東京帝国大学在職25年祝賀会に於ける祝辞
     加越能時報 第208号掲載記事 明治41年3月15日発行
櫻井教授と東京化学会 東京化学会薬学博士 田原良純
  本年は東京帝国大学理科大学教授理学博士櫻井錠ニ閣下が東京大学理学部に化学教授の職を奉ぜられて以来恰<アタカ>も25年に相当するを以って閣下の官僚友人門下生並びにその他の有志諸君に依って今日ここに盛大なる祝賀会を開かれまして不肖良純亦<マタ>東京化学会会長として班に列するの光栄を得たるは実に歓喜且つ慶賀の至りに堪えません。

  さて、櫻井教授閣下は御奉職の傍ら大学に於いて教鞭を執られたると殆ど同じ永年の間、我が東京化学会の為に多大に御盡瘁<ジンスイ>下されました。回顧すれば我が東京化学会の創立は明治11年にして当時閣下は恰も英国御留学中なりし為、創立者の中には加わわれずと雖<イエド>も同14年御帰朝後間もなく本会に入会せられ爾来今日に至るまで或いは常議員となり或いは会長となり我が東京化学会の会務をば全く第二の職務の如く最も熱心に最も誠実にに尽力せられつつある次第にて本会が現に約500人の会員を有し尚今後の盛況を卜<ウラナイ>すべき気運を見るに至りたるは主として閣下の御指導興りて大いに力あることと信じます。

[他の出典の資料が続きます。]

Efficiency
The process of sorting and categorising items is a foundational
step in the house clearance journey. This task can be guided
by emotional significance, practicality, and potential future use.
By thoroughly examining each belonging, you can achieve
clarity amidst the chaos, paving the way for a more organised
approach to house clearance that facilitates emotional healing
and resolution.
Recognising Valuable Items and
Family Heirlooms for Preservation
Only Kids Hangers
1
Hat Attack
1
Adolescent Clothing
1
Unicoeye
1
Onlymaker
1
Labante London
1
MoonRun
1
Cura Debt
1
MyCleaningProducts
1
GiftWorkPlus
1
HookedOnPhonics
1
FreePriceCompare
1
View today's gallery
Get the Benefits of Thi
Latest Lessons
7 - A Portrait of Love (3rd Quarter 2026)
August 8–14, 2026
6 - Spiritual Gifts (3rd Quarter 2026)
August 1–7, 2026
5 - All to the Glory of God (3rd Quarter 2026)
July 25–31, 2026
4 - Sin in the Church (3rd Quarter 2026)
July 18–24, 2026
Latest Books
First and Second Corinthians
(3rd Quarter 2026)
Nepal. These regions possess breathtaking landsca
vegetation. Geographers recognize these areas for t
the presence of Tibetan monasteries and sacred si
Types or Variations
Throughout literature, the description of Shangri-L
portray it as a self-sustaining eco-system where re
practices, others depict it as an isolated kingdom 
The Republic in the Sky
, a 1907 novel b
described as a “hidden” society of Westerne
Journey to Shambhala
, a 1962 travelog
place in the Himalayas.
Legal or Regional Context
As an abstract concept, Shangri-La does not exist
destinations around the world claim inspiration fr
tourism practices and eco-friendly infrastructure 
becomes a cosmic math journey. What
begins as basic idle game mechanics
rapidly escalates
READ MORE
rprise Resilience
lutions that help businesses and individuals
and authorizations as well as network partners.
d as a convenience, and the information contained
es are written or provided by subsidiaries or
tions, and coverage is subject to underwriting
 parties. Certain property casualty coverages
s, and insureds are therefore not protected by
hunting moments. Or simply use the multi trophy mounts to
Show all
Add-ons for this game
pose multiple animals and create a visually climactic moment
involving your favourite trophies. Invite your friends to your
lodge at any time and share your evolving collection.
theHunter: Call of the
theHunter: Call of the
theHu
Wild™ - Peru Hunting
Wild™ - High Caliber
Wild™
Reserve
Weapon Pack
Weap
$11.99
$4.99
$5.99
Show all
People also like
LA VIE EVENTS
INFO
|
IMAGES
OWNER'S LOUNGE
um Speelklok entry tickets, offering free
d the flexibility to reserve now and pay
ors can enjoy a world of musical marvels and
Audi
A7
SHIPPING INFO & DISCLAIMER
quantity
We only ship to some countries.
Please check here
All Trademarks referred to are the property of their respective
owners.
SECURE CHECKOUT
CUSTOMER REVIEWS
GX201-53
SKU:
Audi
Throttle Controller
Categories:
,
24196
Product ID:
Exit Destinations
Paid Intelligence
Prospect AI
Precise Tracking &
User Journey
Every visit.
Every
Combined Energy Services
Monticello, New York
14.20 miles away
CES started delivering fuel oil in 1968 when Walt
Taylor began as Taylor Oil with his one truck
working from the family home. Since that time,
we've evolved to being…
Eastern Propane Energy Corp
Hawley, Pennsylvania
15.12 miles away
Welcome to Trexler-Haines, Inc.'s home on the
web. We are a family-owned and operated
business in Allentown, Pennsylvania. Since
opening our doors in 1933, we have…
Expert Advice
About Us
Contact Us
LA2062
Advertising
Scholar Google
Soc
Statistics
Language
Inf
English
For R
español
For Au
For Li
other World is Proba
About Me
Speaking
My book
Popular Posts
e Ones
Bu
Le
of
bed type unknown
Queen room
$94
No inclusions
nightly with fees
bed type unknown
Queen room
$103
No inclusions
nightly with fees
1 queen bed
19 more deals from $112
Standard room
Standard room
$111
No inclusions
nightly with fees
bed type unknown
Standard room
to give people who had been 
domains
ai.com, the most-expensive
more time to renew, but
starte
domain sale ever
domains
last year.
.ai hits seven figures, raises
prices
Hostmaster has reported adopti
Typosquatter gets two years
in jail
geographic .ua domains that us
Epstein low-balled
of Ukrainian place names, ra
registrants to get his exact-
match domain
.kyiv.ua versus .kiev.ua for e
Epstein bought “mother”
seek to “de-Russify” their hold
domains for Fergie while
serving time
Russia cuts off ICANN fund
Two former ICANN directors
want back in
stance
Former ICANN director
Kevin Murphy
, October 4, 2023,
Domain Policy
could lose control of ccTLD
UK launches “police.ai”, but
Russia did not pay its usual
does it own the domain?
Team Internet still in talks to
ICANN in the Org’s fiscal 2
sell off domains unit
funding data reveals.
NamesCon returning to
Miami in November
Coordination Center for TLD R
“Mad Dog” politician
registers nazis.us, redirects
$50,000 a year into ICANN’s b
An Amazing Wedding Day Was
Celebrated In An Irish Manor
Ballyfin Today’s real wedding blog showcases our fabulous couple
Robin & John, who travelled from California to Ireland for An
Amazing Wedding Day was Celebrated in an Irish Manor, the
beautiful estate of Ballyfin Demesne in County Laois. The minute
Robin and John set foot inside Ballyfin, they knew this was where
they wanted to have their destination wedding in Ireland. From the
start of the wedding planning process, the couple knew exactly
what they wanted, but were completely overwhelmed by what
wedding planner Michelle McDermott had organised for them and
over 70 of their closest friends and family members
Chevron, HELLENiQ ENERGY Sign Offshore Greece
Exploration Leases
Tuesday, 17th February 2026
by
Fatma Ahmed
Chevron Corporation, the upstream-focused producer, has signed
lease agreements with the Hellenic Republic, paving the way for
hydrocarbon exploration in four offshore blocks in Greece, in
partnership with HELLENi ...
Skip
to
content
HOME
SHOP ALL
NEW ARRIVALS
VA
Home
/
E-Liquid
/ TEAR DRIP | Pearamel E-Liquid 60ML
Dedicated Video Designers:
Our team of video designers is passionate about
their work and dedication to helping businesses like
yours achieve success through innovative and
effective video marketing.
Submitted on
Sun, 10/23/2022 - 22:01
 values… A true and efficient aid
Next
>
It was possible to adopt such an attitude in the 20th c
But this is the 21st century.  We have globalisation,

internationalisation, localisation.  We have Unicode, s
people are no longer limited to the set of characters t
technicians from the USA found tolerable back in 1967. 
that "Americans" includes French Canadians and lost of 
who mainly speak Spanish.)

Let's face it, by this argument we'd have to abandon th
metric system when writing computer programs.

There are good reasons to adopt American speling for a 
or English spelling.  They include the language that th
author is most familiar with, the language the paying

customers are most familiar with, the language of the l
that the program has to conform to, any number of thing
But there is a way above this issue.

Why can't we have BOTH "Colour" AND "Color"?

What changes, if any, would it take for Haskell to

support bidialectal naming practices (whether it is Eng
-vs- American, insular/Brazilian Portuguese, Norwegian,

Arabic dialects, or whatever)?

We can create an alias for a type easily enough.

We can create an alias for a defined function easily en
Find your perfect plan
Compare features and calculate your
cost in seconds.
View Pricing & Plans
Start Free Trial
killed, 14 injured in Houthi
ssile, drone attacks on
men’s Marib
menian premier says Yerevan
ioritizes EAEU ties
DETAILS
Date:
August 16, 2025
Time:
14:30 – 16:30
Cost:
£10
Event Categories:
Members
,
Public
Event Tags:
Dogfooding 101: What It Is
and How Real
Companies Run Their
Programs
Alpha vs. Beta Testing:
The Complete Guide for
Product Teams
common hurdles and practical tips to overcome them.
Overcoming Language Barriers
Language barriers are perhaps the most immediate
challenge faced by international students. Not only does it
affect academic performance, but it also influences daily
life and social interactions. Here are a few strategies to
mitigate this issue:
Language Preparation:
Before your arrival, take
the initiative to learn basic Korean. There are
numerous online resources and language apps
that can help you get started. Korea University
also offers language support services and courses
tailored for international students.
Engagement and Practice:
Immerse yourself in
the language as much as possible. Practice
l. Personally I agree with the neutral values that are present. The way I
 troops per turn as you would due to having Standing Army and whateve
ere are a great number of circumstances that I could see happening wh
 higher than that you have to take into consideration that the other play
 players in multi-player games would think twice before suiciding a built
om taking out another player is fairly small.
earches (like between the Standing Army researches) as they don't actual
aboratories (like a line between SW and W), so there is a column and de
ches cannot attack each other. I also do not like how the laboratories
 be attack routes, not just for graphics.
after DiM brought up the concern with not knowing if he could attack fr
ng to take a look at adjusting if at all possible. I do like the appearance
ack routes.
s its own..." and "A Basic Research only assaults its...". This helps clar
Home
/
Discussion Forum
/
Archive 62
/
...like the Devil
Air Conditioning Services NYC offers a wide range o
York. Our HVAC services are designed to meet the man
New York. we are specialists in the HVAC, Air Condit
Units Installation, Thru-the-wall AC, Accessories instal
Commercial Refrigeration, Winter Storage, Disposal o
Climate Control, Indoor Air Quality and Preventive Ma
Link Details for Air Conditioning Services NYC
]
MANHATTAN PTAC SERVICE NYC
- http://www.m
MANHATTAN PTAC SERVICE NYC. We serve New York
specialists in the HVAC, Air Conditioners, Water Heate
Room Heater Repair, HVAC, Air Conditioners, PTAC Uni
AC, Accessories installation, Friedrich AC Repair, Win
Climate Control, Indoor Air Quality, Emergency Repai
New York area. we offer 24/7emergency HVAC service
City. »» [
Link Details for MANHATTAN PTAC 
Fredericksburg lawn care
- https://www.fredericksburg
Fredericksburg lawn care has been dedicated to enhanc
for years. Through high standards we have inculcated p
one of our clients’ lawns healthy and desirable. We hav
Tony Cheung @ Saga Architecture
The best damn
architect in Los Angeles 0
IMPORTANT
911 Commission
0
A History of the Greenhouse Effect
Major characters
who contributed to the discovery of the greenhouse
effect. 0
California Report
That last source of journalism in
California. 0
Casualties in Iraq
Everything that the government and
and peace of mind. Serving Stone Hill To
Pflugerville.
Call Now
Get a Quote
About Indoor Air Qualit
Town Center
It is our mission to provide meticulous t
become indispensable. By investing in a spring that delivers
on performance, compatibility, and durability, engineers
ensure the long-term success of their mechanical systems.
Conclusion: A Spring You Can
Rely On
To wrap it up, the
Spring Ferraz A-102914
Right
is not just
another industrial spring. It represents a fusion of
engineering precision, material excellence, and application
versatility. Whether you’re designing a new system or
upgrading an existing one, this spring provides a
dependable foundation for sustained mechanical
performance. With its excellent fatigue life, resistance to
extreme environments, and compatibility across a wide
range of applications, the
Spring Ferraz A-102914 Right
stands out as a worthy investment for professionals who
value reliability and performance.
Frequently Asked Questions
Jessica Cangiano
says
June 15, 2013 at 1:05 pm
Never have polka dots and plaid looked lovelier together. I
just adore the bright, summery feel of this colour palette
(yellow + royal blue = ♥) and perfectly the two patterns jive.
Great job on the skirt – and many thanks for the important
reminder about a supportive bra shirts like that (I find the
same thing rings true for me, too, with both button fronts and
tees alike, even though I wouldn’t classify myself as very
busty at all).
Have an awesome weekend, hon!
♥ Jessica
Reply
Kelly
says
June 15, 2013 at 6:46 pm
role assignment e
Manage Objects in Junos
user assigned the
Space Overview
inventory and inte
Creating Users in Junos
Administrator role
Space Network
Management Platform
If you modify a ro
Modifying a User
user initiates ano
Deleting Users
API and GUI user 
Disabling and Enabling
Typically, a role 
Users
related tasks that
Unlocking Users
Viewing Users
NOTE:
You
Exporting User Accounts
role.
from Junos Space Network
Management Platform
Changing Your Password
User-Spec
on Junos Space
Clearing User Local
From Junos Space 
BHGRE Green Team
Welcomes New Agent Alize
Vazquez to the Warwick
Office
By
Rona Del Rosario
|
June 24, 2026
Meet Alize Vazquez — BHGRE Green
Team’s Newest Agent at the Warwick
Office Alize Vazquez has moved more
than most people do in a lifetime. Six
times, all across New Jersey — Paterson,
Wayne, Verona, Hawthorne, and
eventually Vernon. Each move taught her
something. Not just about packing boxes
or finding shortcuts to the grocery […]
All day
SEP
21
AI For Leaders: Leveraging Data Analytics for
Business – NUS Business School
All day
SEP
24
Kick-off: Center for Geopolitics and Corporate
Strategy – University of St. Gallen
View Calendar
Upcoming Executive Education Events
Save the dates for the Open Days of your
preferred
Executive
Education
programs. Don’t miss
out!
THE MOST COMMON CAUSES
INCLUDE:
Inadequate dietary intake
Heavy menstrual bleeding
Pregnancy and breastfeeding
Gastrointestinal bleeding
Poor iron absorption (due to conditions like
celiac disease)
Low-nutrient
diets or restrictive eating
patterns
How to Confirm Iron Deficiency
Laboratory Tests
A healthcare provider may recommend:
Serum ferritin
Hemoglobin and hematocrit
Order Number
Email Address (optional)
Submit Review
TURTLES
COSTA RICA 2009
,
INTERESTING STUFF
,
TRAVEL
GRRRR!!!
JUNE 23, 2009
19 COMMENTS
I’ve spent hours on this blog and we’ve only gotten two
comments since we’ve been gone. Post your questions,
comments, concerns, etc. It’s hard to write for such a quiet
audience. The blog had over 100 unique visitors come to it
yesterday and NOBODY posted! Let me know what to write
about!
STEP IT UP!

  実に閣下は我が東京化学会の真髄として会員一同の深く信頼するところであります。 かくのごとく本会の閣下に負うところ至大なるに只今又松井教授閣下の御報告に依れば今回の祝賀会に際し記念の為櫻井教授閣下の高徳を慕わるる有し諸君の拠出せられたる多額の化学研究奨励資金を本会に附託せらるることとなりました。  この事に就いては不日常議会を開き更めて御受を致すべき筈で御座りまするが化学奨励上偉大の効益ある最も喜ぶべき一新例として櫻井教授閣下の御高徳の本会に及ぼせる重々の恩誼に対しここに謹んで東京化学会会員一同に代わり深く御礼を申し上げます。終わりに臨んで閣下が邦国の為自重せられ且つ将来一層我が東京化学会指導誘掖<ユウエキ=導き助けること=広辞苑>の衝に当られんことを偏に希望します。